Fue lo último que averiguamos, antes de que llegara el juez y con él nuestros mandos, el forense y toda la parafernalia habitual. A partir de ese momento, los pringados pasamos a un discreto segundo plano. El juez era un individuo de unos cuarenta años, de aspecto triste y distante. Dirigió de forma más bien desganada todos los trámites y sólo noté que le afectaran, fugazmente, cuando el policía científico, con la supervisión del forense, extrajo del cadáver aquel utensilio grotesco y escandaloso.

Una vez que el forense completó sus observaciones, retiraron el cuerpo. El capitán que había venido con el juez me llamó entonces a su presencia.

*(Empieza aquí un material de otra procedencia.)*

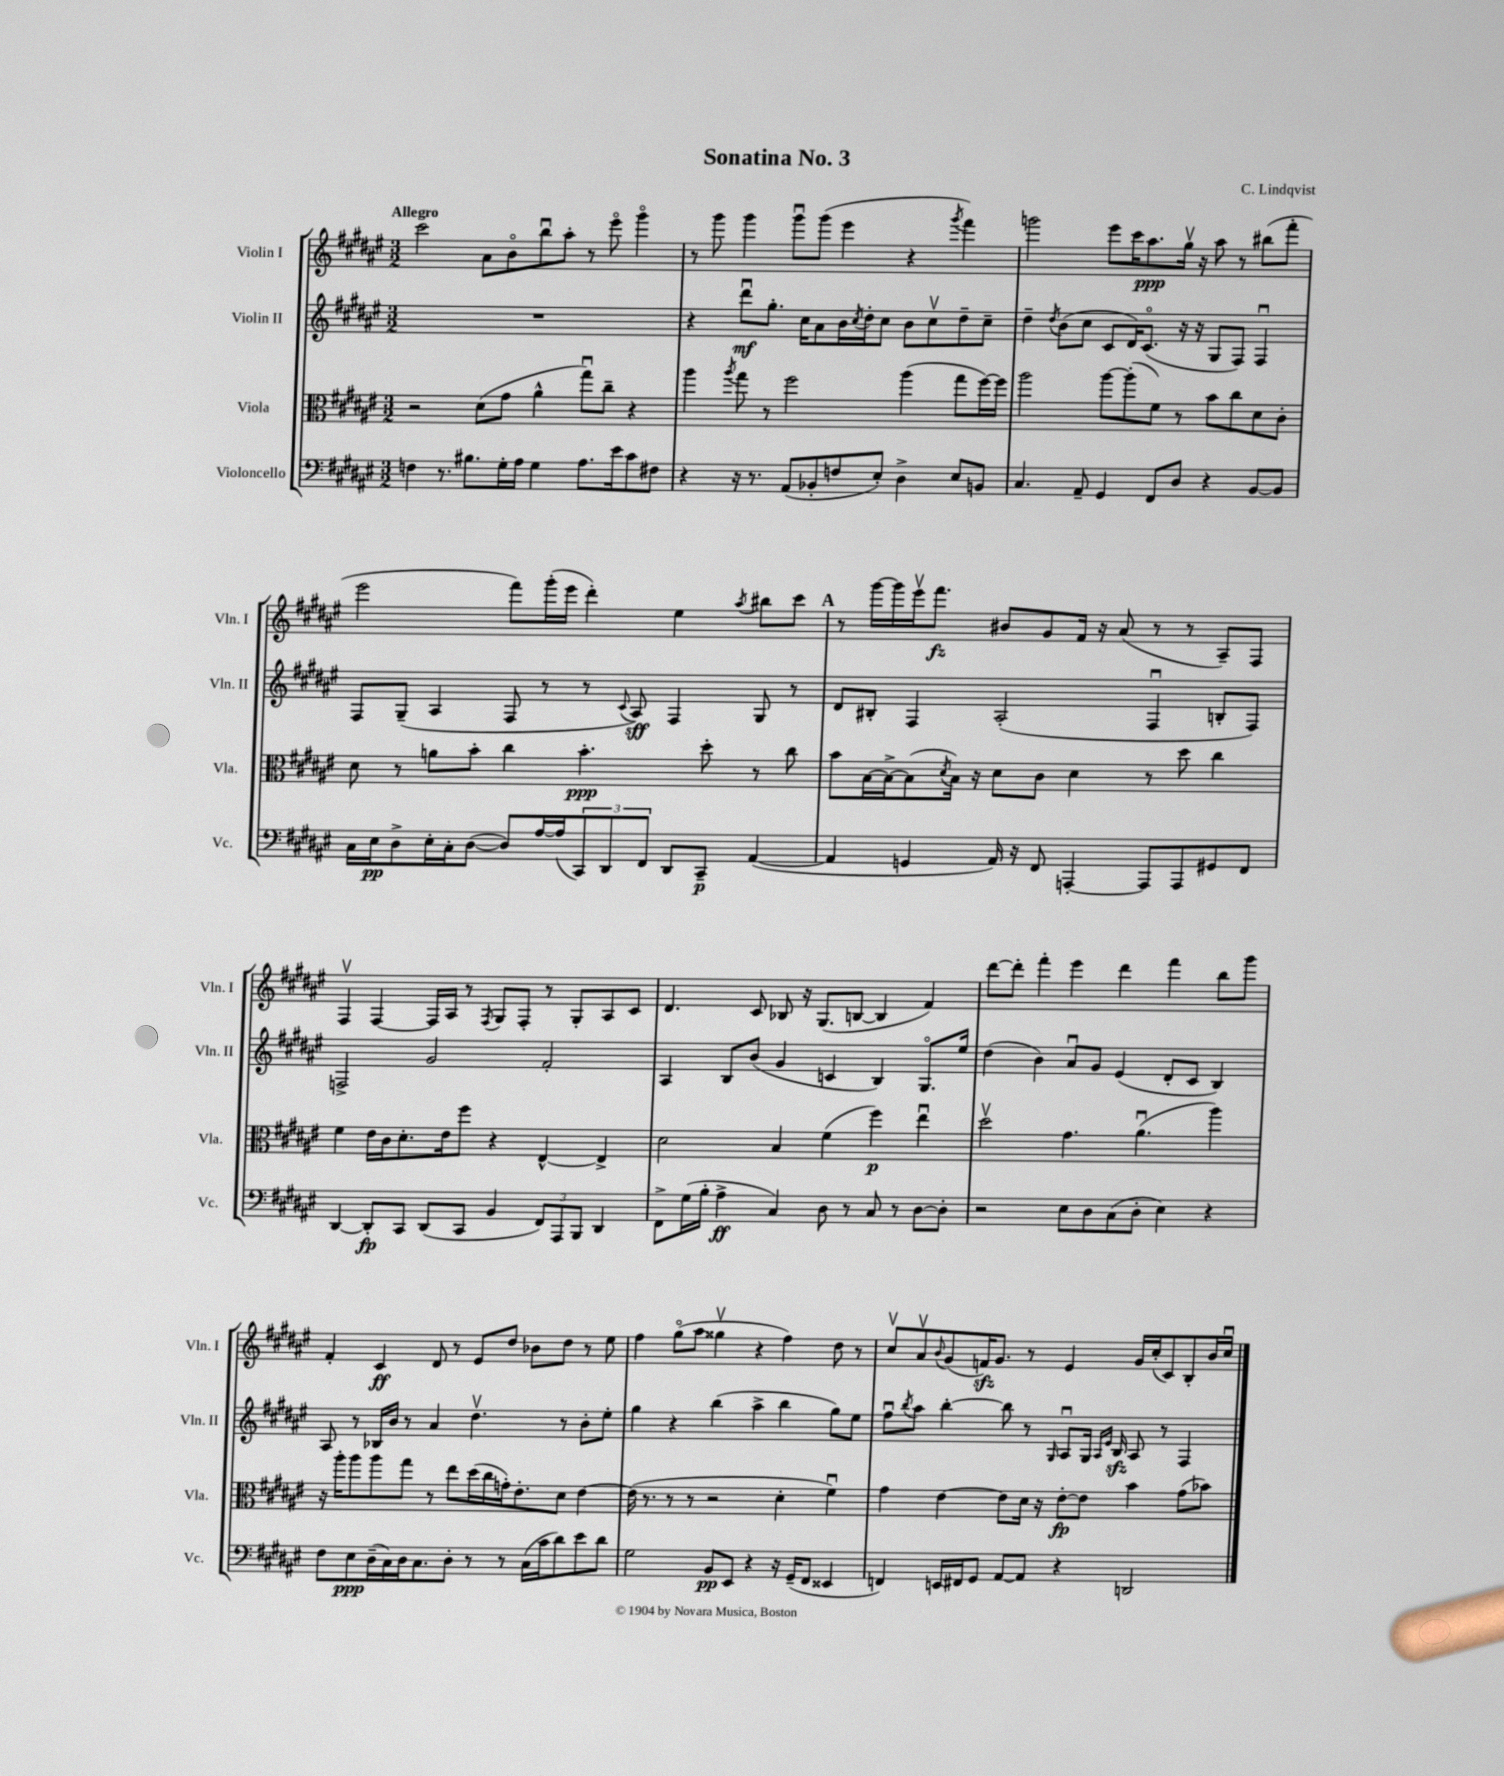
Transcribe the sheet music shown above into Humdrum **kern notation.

**kern	**kern	**kern	**kern
*staff4	*staff3	*staff2	*staff1
*clefF4	*clefC3	*clefG2	*clefG2
*k[f#c#g#d#a#e#]	*k[f#c#g#d#a#e#]	*k[f#c#g#d#a#e#]	*k[f#c#g#d#a#e#]
*M3/2	*M3/2	*M3/2	*M3/2
4F	2r	1.r	2ccc#
8.r	.	.	.
8.B#	.	.	.
.	(8d#	.	8a#
16G#'	8g#	.	8bo
16A#	.	.	.
4G#	4a#^^	.	8bbu
.	.	.	8aa#'
8.A#	8gg#u)	.	8r
.	8cc#~	.	8eee#o
16e#	.	.	.
8c#	4r	.	4ggg#o
8F#	.	.	.
=	=	=	=
4r	4aa#	4r	8r
.	.	.	8ggg#
.	8qaa#	.	.
16r	8gg#	8ddd#u	4ggg#
8.r	.	.	.
.	8r	8.gg#'	.
(8AA#	2ff#	.	8ggg#u
.	.	16cc#	.
8BB-'	.	8a#	(8ggg#
8F	.	16b	4eee#
.	.	8qcc#	.
.	.	16dd#'	.
8E#')	.	8cc#	.
4D#^	(4aa#	8b	4r
.	.	8cc#v	.
.	.	.	8qggg#
8E#	8gg#	8dd#~	4fff#)
8BB	[16ff#)	8cc#~	.
.	16ff#]	.	.
=	=	=	=
4.C#	2aa#	4dd#~	2ggg
.	.	8qdd#	.
.	.	(8b	.
8AA#~	.	8cc#	.
4GG#	[8aa#	8c#	8eee#
.	(8aa#']	16d#)	16ccc#
.	.	(8.c#o	8.aa#
8FF#	8f#)	.	.
8D#	8r	16r	16gg#v
.	.	16r	16r
4r	8b	8G#	8aa#
.	8cc#	8F#)	8r
[8BB	8d#	4F#u	(8bb#
8BB]	8c#'	.	8fff#'
=	=	=	=
16C#	8d#	8F#	2eee#
16E#	.	.	.
8D#^	8r	(8G#~	.
16E#'	8a	4A#	.
16C#'	.	.	.
([8D#	8b'	.	.
8D#])	4cc#	8F#	8fff#)
[16A#	.	8r	(16ggg#'
(16A#]	.	.	16eee#
12CC#)	4.b'	8r	4ddd#')
12DD#	.	.	.
.	.	8qqc#	.
.	.	8A#)	.
12FF#	.	.	.
8DD#	.	4F#	4ee#
8CC#~	8dd#'	.	.
.	.	.	8qaa#
([4AA#	8r	8G#	8bb#
.	8cc#	8r	8ccc#
=	=	=	=
4AA#]	8b	8d#	8r
.	[16B	8B#'	[16ggg#
.	16B^_	.	16ggg#]
4GG	(8B]	4F#	16eee#v
.	.	.	8.fff#
.	8qd#	.	.
.	16B)	.	.
.	16r	.	.
16AA#)	8d#	(2A#'	8b#
16r	.	.	.
8FF#	8c#	.	8g#
[4AAA'	4d#	.	16f#
.	.	.	16r
.	.	.	(8a#
8AAA]	8r	4F#u	8r
8AAA	8dd#	.	8r
8GG#	4cc#	8B'	8A#~)
8FF#	.	8F#)	8F#
=	=	=	=
[4DD#	4f#	2F^	4F#v
8DD#']	16e#	.	[4F#
.	16c#	.	.
8CC#	8.d#'	.	.
(8DD#	.	2g#	16F#]
.	16e#	.	16A#
8CC#	8ff#	.	8r
.	.	.	8qF#
4BB	4r	.	8G#
.	.	.	8F#'
12FF#)	[4E#^^	2f#'	8r
12AAA#	.	.	.
.	.	.	8G#'
12BBB	.	.	.
4DD#	4E#^]	.	8A#
.	.	.	8c#
=	=	=	=
8FF#^	2d#	4A#	4.d#
(16G#	.	.	.
16B'	.	.	.
4A#^	.	8B	.
.	.	(8b	8c#
4C#)	4B	4g#	8B-
.	.	.	16r
.	.	.	(8.G#
8D#	(4f#	4c	.
8r	.	.	[8B
8C#	4ff#)	4B)	4B]
8r	.	.	.
[8D#	4ee#u	8.G#o	4f#)
8D#']	.	.	.
.	.	16ee#	.
=	=	=	=
2r	2dd#v	(4dd#	[8ddd#
.	.	.	8ddd#']
.	.	4b)	4fff#'
8E#	4.g#	8a#u	4eee#
8D#	.	8g#	.
(8C#	.	(4e#	4ddd#
8D#'	(4.a#u	.	.
4E#)	.	8d#'	4fff#
.	.	8c#	.
4r	4aa#)	4B)	8bb
.	.	.	8ggg#
=	=	=	=
8F#	16r	8A#	4f#'
.	16aa#'	.	.
8E#	8aa#	8r	.
(16D#~	8aa#	16B-	4c#
16C#)	.	16b	.
16D#	8gg#	8r	.
8.C#	.	.	.
.	8r	4a#	8d#
8D#'	8ee#	.	8r
8r	(16dd#	4.dd#v	8e#
.	16cc#	.	.
8r	16g')	.	8dd#
.	8.e#'	.	.
(16C#	.	.	8b-
16c#	.	.	.
8d#)	8d#	8r	8dd#
8e#	[4e#	8b'	8r
8d#	.	8ee#'	8ee#
=	=	=	=
2G#	(16e#]	4gg#	4ff#
.	8.r	.	.
.	8r	4r	(8gg#o
.	8r	.	8aa#
8BB	2r	(4bb	4gg##v
8EE#	.	.	.
4r	.	4aa#^	4r
16r	4d#'	4bb	4ff#)
(16GG#~	.	.	.
8FF#	.	.	.
4EE##	4f#u)	8gg#)	8dd#
.	.	8ee#	8r
=	=	=	=
4FF)	4g#	8ff#u	8cc#v
.	.	8qbb	.
.	.	8aa#	8a#v
.	.	.	8qqb
16EE	[4e#	[4bb'	(8g#
16FF#	.	.	.
8GG#	.	.	16f)
.	.	.	8.g#
[8AA#	8e#]	8bb]	.
8AA#]	16d#	8r	8r
.	16r	.	.
.	.	16qqG#	.
4r	[8e#'	8A#u	4e#
.	8e#]	16G#	.
.	.	16qqA#	.
.	.	16qqe#	.
.	.	16B	.
2DD	4b	8A#	16g#
.	.	.	(16cc#'
.	.	8r	8c#)
.	(8g#	4F#	8B'
.	8b-)	.	16b
.	.	.	16cc#u
==	==	==	==
*-	*-	*-	*-
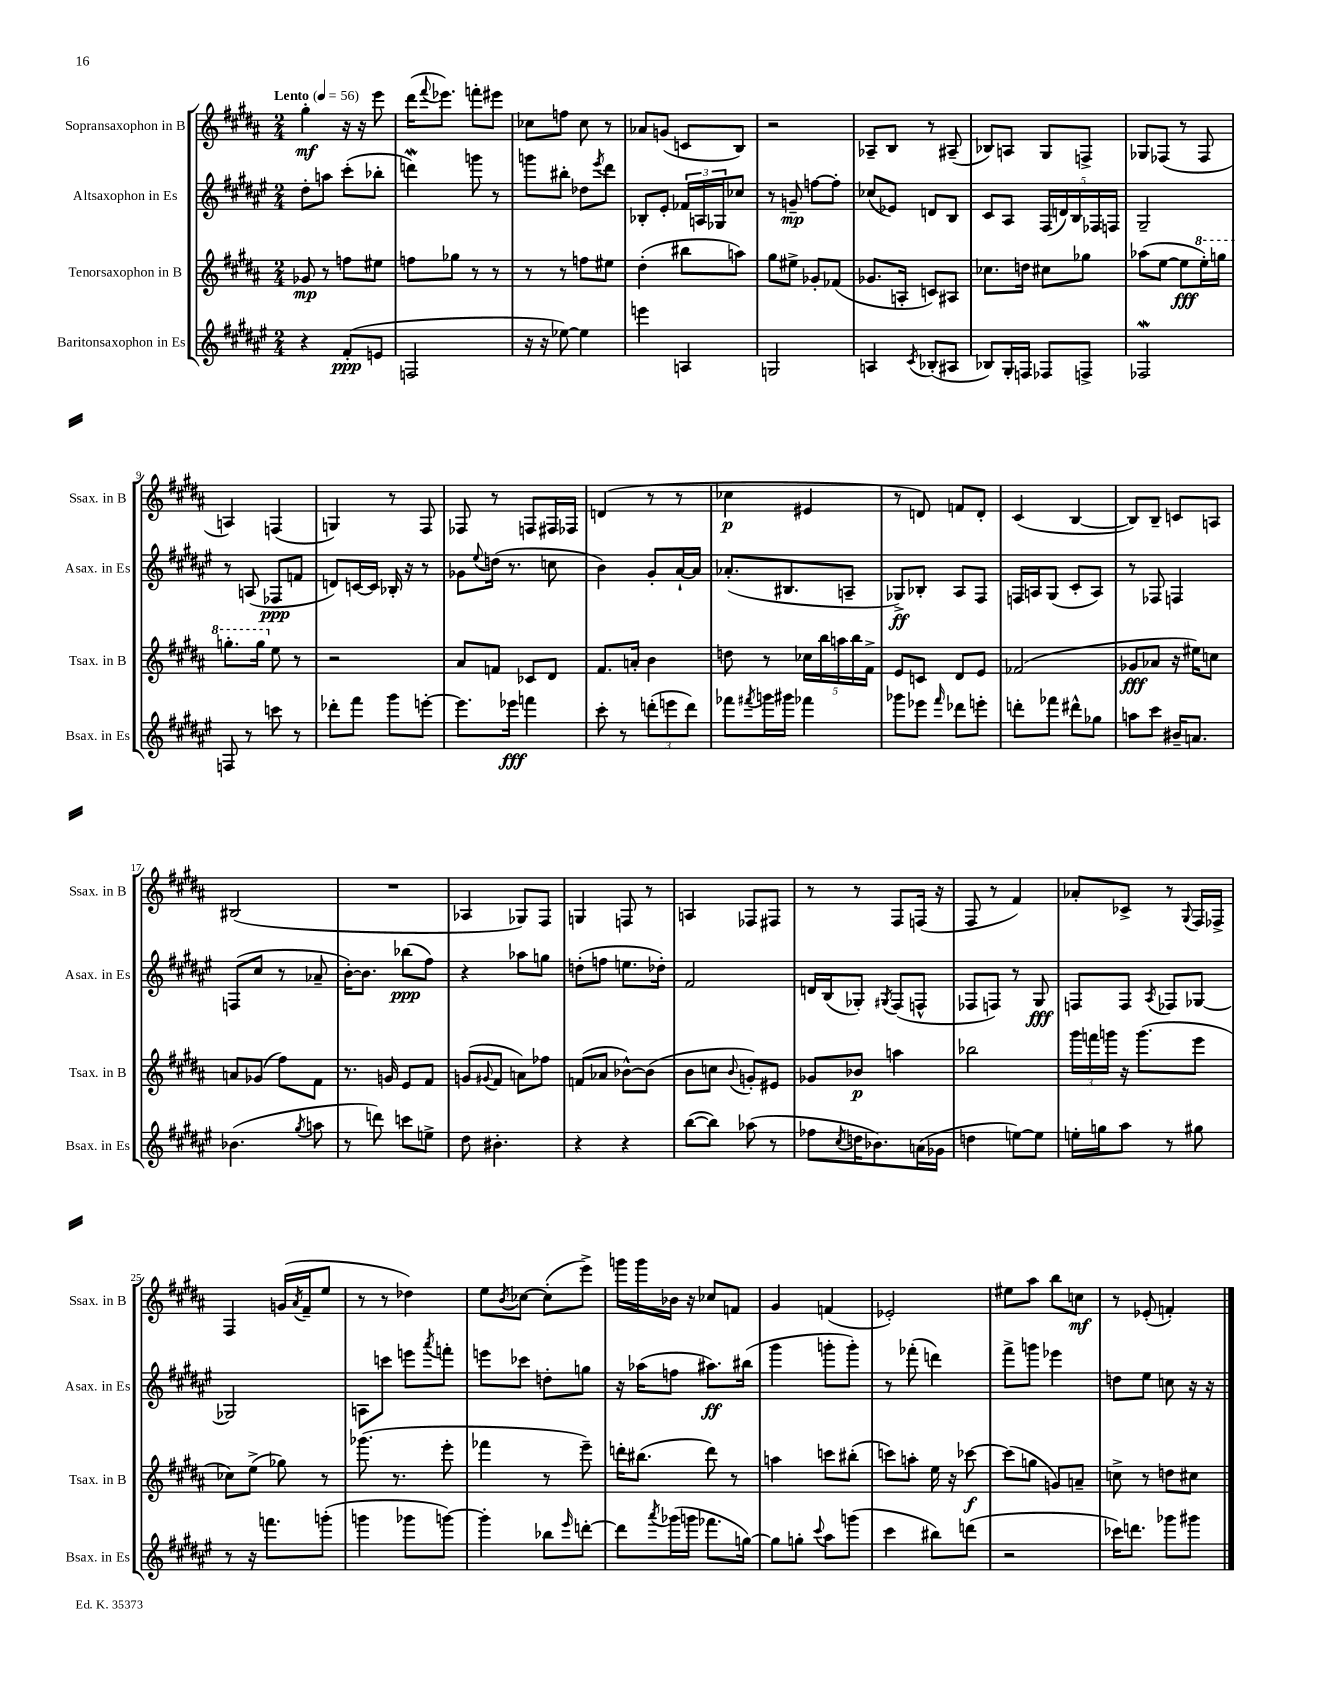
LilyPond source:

<<
\new StaffGroup <<
\new Staff = "s0" \with { instrumentName = "Sopransaxophon in B" shortInstrumentName = "Ssax. in B" } {
    \clef treble \key b \major \numericTimeSignature \time 2/4 \tempo "Lento" 4 = 56
    gis''4-.\mf r16 r16 e'''8 |
    dis'''16( \appoggiatura { fis'''8 } ees'''8.) f'''8-. eis'''8 |
    ces''8 f''8 ces''8 r8 |
    aes'8 g'8( c'8 b8) |
    r2 |
    aes8-- b8 r8 ais8--( |
    bes8) a8 gis8 f8-> |
    ges8 fes8( r8 fes8 |
    a4) f4( |
    g4) r8 fis8 |
    fes8 r8 f8 fis16 fes16 |
    d'4( r8 r8 |
    ces''4\p eis'4 |
    r8 d'8) f'8 d'8-. |
    cis'4( b4~ |
    b8) b8-- c'8 a8 |
    bis2( |
    R2 |
    aes4 ges8) fis8 |
    g4 f8 r8 |
    a4 fes8 fis8 |
    r8 r8 fis8 f16( r16 |
    fis8 r8 fis'4) |
    aes'8-. ces'8-> r8 \appoggiatura { gis8 } fis16 fes16-> |
    fis4 g'16( \acciaccatura { ais'8 } fis'16-- e''8 |
    r8 r8 des''4) |
    e''8 \acciaccatura { b'8 } ces''8~ ces''8-.( e'''8->) |
    g'''16 g'''16 bes'16 r16 ces''8 f'8 |
    gis'4 f'4( |
    ees'2-.) |
    eis''8 ais''8 b''8 c''8\mf |
    r8 ees'8-.( f'4-.) \bar "|." |
}
\new Staff = "s1" \with { instrumentName = "Altsaxophon in Es" shortInstrumentName = "Asax. in Es" } {
    \clef treble \key fis \major \numericTimeSignature \time 2/4
    dis''8-. a''8 cis'''8-.( bes''8-. |
    d'''4\mordent) g'''8 r8 |
    g'''8 bis''8-. des''8 \acciaccatura { eis'''8 } dis'''8 |
    bes8-. eis'8-. \tuplet 3/2 { fes'16 a16 ges16 } ces''8 |
    r8 g'8--\mp f''8~ f''8-. |
    ces''8( ees'8) d'8 b8 |
    cis'8 ais8 \tuplet 5/4 { fis16( d'16) b16 fes16 f16 } |
    gis2-- |
    r8 a8( fes8\ppp f'8 |
    d'8) c'16~ c'16 bes16-. r16 r8 |
    ges'8 \appoggiatura { eis''8 } d''16( r8. c''8 |
    b'4) gis'8-. ais'16~-! ais'16 |
    aes'8.-.( bis8. a8-- |
    ges8->\ff) bes8-. ais8 fis8 |
    f16 a16 gis8( cis'8-. a8) |
    r8 fes8 f4 |
    f8( cis''8 r8 aes'8-- |
    b'16~-.) b'8. bes''8\ppp( fis''8) |
    r4 aes''8 g''8 |
    d''8-.( f''8 e''8. des''16-.) |
    fis'2 |
    d'16 b16( ges8-.) \acciaccatura { gis8 } fis8( f8-^ |
    fes8 f8) r8 gis8\fff |
    f8 f8 \acciaccatura { ais8 } fes8 ges8~ |
    ges2 |
    a8 c'''8 e'''8 \acciaccatura { ais'''8 } f'''8-. |
    e'''8 ces'''8 d''8-. g''8 |
    r16 aes''16( f''8 ais''8.\ff) bis''16( |
    gis'''4 g'''8-. g'''8-.) |
    r8 fes'''8-.( d'''4) |
    fis'''8-> g'''8 ees'''4 |
    d''8 eis''8 c''8 r16 r16 \bar "|." |
}
\new Staff = "s2" \with { instrumentName = "Tenorsaxophon in B" shortInstrumentName = "Tsax. in B" } {
    \clef treble \key b \major \numericTimeSignature \time 2/4
    ges'8\mp r8 f''8 eis''8 |
    f''8 ges''8 r8 r8 |
    r8 r8 f''8 eis''8 |
    dis''4-.( bis''8 a''8) |
    gis''8 eis''8-> ges'8-. fes'8( |
    ges'8. a16-. c'8) ais8 |
    ces''8. d''16 cis''8 ges''8 |
    aes''8( e''8~ e''8\fff \ottava #1 e'''16-.) g'''16 |
    g'''8.-. g'''16 \ottava #0 e''8 r8 |
    r2 |
    ais'8 f'8 ces'8 dis'8 |
    fis'8. a'16-. b'4 |
    d''8 r8 \tuplet 5/4 { ces''16 b''16 a''16 b''16 fis'16-> } |
    e'8 c'8 dis'8 e'8 |
    fes'2( |
    ges'8\fff aes'8 r16 eis''16) c''8 |
    a'8 ges'8( fis''8) fis'8 |
    r8. g'16 e'8 fis'8 |
    g'8( \appoggiatura { gis'8 } fis'8 a'8) fes''8 |
    f'8( aes'8 bes'8~-^) bes'8( |
    b'8 c''8 \appoggiatura { b'8 } g'8-.) eis'8 |
    ges'8 bes'8\p a''4 |
    bes''2 |
    \tuplet 3/2 { gis'''16 f'''16 g'''16 } r16 g'''8.( e'''8 |
    ces''8) e''8->( ges''8) r8 |
    ges'''8.( r8. e'''8-. |
    fes'''4 r8 e'''8--) |
    d'''16-. bis''8.( d'''8) r8 |
    a''4 c'''8 bis''8-.( |
    c'''8) a''8-. e''16 r16 ces'''8~\f |
    ces'''8( g''8 g'8) a'8-- |
    c''8-> r8 d''8 cis''8 \bar "|." |
}
\new Staff = "s3" \with { instrumentName = "Baritonsaxophon in Es" shortInstrumentName = "Bsax. in Es" } {
    \clef treble \key fis \major \numericTimeSignature \time 2/4
    r4 fis'8-.\ppp( e'8 |
    f2 |
    r16 r16 ees''8~) ees''4 |
    e'''4 a4 |
    g2 |
    a4 \acciaccatura { cis'8 } bes8-.( ais8 |
    bes8) gis16-. f16 fes8 f8-> |
    fes2\mordent |
    f8 r8 c'''8 r8 |
    des'''8-. fis'''8 gis'''8 e'''8~-. |
    e'''8. ees'''16\fff f'''4 |
    cis'''8-. r8 \tuplet 3/2 { d'''8-.( e'''8 d'''8) } |
    fes'''8 \acciaccatura { fis'''8 } g'''16 gis'''16 fes'''4 |
    ges'''8 ees'''8 \grace { fis'''16 } des'''8 e'''8-. |
    d'''8-. fes'''8 dis'''8-^ ges''8 |
    a''8 cis'''8 bis'16-- a'8. |
    bes'4.( \acciaccatura { gis''8 } a''8 |
    r8 d'''8) c'''8 e''8-> |
    dis''8 bis'4.-. |
    r4 r4 |
    b''8~( b''8) aes''8( r8 |
    fes''8 \acciaccatura { cis''8 } d''16 bes'8.) a'16( ges'16 |
    d''4 e''8~) e''8 |
    e''16-. g''16 ais''8 r8 gis''8 |
    r8 r16 f'''8. g'''8-.( |
    g'''4 ges'''8 g'''8~) |
    g'''4-. bes''8 \grace { eis'''16 } d'''8~-. |
    d'''8 \acciaccatura { ais'''8 } ges'''16( g'''16 fes'''8. g''16~) |
    g''8 g''8-. \appoggiatura { cis'''8 } ais''8 g'''8( |
    cis'''4 bis''8) d'''8( |
    r2 |
    ces'''16) d'''8. ges'''8 gis'''8 \bar "|." |
}
>>
>>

– Señoría -se dirigió al juez-. Quería presentarle al experto de nuestra unidad central que se ocupará del caso. El sargento Belivacqua.

– Bevilacqua -corregí, aunque sabía que era inútil.

– Eso, Belivacqua -porfió el capitán.

– Vaya apellido endiablado -apreció el juez, saliendo de pronto de aquella abulia casi inexpugnable. ¿De dónde le viene?

Para sobrevivir a la sistemática repetición de esa pregunta, que es el legado más pertinaz que debo a mi progenitor, no se me ha ocurrido nada mejor que tener siempre a mano un par de mentiras contundentes que desarmen sobre la marcha al fisgón de turno. A fin de cuentas, no veo por qué debo ir contándole a cualquiera las interioridades de mi familia.